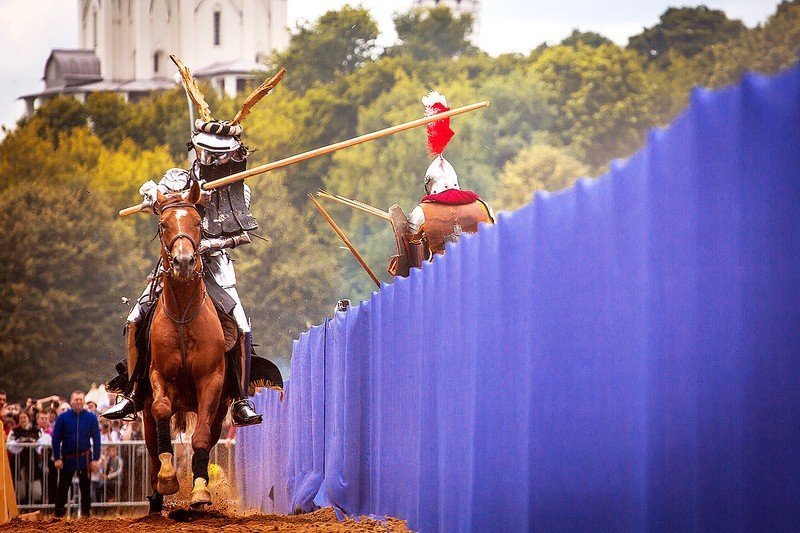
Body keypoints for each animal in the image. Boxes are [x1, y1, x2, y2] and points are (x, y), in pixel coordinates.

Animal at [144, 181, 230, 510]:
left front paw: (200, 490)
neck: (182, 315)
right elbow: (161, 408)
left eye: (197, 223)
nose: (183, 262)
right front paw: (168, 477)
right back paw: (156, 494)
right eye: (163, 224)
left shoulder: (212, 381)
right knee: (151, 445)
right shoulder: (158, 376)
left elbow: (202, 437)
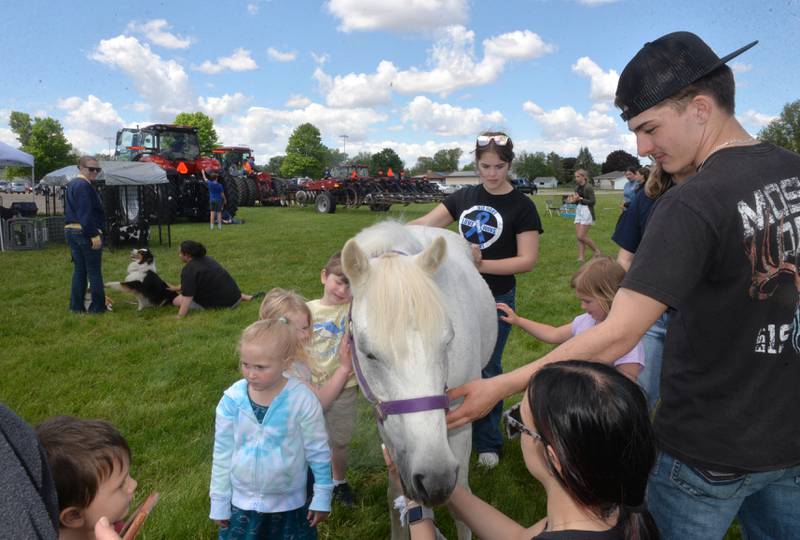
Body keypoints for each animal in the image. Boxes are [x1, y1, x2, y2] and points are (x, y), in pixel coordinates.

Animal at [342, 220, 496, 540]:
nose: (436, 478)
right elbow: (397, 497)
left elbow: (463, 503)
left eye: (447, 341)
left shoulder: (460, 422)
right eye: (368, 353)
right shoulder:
==
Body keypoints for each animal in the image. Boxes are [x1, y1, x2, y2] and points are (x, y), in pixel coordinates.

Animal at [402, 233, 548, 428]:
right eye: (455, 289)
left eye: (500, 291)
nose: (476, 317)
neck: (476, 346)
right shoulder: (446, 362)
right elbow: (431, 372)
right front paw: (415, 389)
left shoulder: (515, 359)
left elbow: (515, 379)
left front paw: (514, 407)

## [Task statement]
Starting at the line with "neck: (476, 346)" and ending at the line with "left front paw: (514, 407)", print each line of the listing above exactly, with no other lines.

## [Reply]
neck: (476, 346)
right shoulder: (446, 362)
right elbow: (431, 372)
right front paw: (415, 389)
left shoulder: (515, 359)
left elbow: (515, 379)
left front paw: (514, 407)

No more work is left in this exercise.